A stretch of the entries below is to be set down exactly, running from the line with "[iOS App Store" through the line with "I have completed", both included, and no other line.
SUPPLIED MATERIAL section start
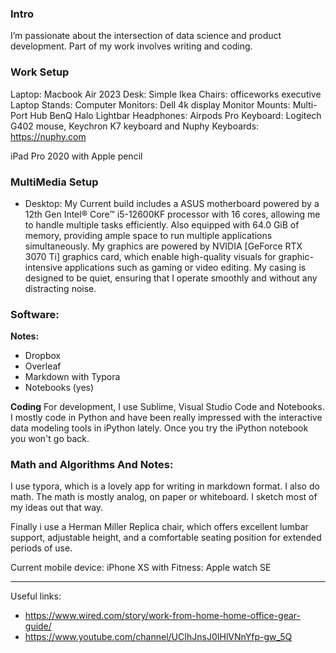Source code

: ### Intro

I’m passionate about the intersection of data science and product development. Part of my work involves writing and coding. 

### Work Setup

Laptop: Macbook Air 2023
Desk: Simple Ikea 
Chairs: officeworks executive 
Laptop Stands: 
Computer Monitors: Dell 4k display 
Monitor Mounts: 
Multi-Port Hub
BenQ Halo Lightbar
Headphones: Airpods Pro
Keyboard: Logitech G402 mouse, Keychron K7 keyboard and Nuphy Keyboards: https://nuphy.com

iPad Pro 2020 with Apple pencil 
 
### MultiMedia Setup 
 
 - Desktop: My Current build includes a ASUS motherboard  powered by a 12th Gen Intel® Core™ i5-12600KF processor with 16 cores, allowing me to handle multiple tasks efficiently. Also equipped with 64.0 GiB of memory, providing ample space to run multiple applications simultaneously. My graphics are powered by  NVIDIA [GeForce RTX 3070 Ti] graphics card, which enable high-quality visuals for graphic-intensive applications such as gaming or video editing. My casing is designed to be quiet, ensuring that I operate smoothly and without any distracting noise.


### Software: 


**Notes:** 
- Dropbox
- Overleaf 
- Markdown with Typora
- Notebooks (yes) 


**Coding**
For development, I use Sublime, Visual Studio Code and Notebooks. I mostly code in Python and have been really impressed with the interactive data modeling tools in iPython lately. Once you try the iPython notebook you won't go back.


### Math and Algorithms And Notes: 

I use typora, which is a lovely app for writing in markdown format. 
I also do math. The math is mostly analog, on paper or whiteboard. I sketch most of my ideas out that way. 


Finally i use a Herman Miller Replica chair, which offers excellent lumbar support, adjustable height, and a comfortable seating position for extended periods of use. 

Current mobile device: iPhone XS with 
Fitness: Apple watch SE 

---


Useful links: 
- https://www.wired.com/story/work-from-home-home-office-gear-guide/
- https://www.youtube.com/channel/UCIhJnsJ0IHlVNnYfp-gw_5Q 
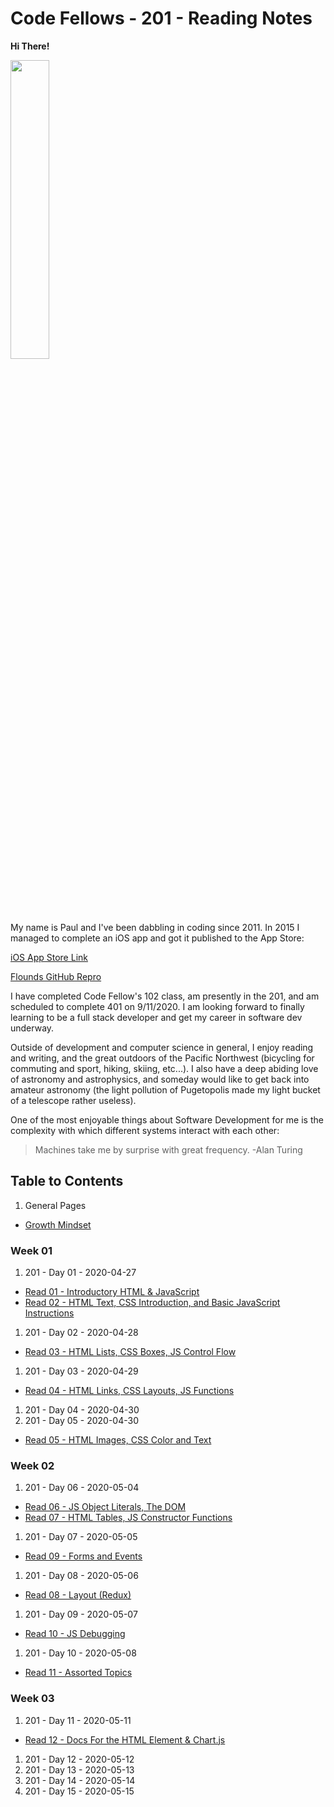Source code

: # Code Fellows - 201 - Reading Notes

**Hi There!**

<img src="https://scontent-sea1-1.xx.fbcdn.net/v/t1.0-9/21151248_10103127856966428_1471585133870514402_n.jpg?_nc_cat=104&_nc_sid=0debeb&_nc_ohc=BU-T5nS3eWoAX8urhCs&_nc_ht=scontent-sea1-1.xx&oh=3728c4a18ab582f89476fb8b63dce519&oe=5EBB8E3D" width="35%">

My name is Paul and I've been dabbling in coding since 2011. In 2015 I managed to complete an iOS app and got it published to the App Store:

[iOS App Store Link](https://apps.apple.com/us/app/flounds/id1059196121 "iOS App Store - Flounds")

[Flounds GitHub Repro](https://github.com/paulmrest/Flounds)

I have completed Code Fellow's 102 class, am presently in the 201, and am scheduled to complete 401 on 9/11/2020. I am looking forward to finally learning to be a full stack developer and get my career in software dev underway.

Outside of development and computer science in general, I enjoy reading and writing, and the great outdoors of the Pacific Northwest (bicycling for commuting and sport, hiking, skiing, etc...). I also have a deep abiding love of astronomy and astrophysics, and someday would like to get back into amateur astronomy (the light pollution of Pugetopolis made my light bucket of a telescope rather useless).

One of the most enjoyable things about Software Development for me is the complexity with which different systems interact with each other:

> Machines take me by surprise with great frequency.
> -Alan Turing


## Table to Contents

1. General Pages
* [Growth Mindset](./GeneralGuides/GrowthMindset.md)

### Week 01

1. 201 - Day 01 - 2020-04-27
* [Read 01 - Introductory HTML & JavaScript](Day01-2020-04-27/Read01-IntroHTML+JS.md)
* [Read 02 - HTML Text, CSS Introduction, and Basic JavaScript Instructions](Day01-2020-04-27/class-02.md)
1. 201 - Day 02 - 2020-04-28
* [Read 03 - HTML Lists, CSS Boxes, JS Control Flow](Day02-2020-04-28/Read03-HTMLText+CSSBoxes+JSControlFlow.md)
1. 201 - Day 03 - 2020-04-29
* [Read 04 - HTML Links, CSS Layouts, JS Functions](Day03-2020-04-29/class-04.md)
1. 201 - Day 04 - 2020-04-30
1. 201 - Day 05 - 2020-04-30
* [Read 05 - HTML Images, CSS Color and Text](Day05-2020-05-01/class-05.md)

### Week 02

1. 201 - Day 06 - 2020-05-04
* [Read 06 - JS Object Literals, The DOM](Day06-2020-05-04/class-06.md)
* [Read 07 - HTML Tables, JS Constructor Functions](Day06-2020-05-04/class-07.md)
1. 201 - Day 07 - 2020-05-05
* [Read 09 - Forms and Events](Day07-2020-05-05/class-09.md)
1. 201 - Day 08 - 2020-05-06
* [Read 08 - Layout (Redux)](Day08-2020-05-06/class-08.md)
1. 201 - Day 09 - 2020-05-07
* [Read 10 - JS Debugging](Day09-2020-05-07/class-10.md)
1. 201 - Day 10 - 2020-05-08
* [Read 11 - Assorted Topics](Day10-2020-05-08/class-11.md)

### Week 03

1. 201 - Day 11 - 2020-05-11
* [Read 12 - Docs For the HTML <canvas> Element & Chart.js](Day11-2020-05-11/class-12.md)
1. 201 - Day 12 - 2020-05-12
1. 201 - Day 13 - 2020-05-13
1. 201 - Day 14 - 2020-05-14
1. 201 - Day 15 - 2020-05-15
SUPPLIED MATERIAL section end
EXPECTED ANSWER —
[iOS App Store Link](https://apps.apple.com/us/app/flounds/id1059196121 "iOS App Store - Flounds")

[Flounds GitHub Repro](https://github.com/paulmrest/Flounds)

I have completed Code Fellow's 102 class, am presently in the 201, and am scheduled to complete 401 on 9/11/2020. I am looking forward to finally learning to be a full stack developer and get my career in software dev underway.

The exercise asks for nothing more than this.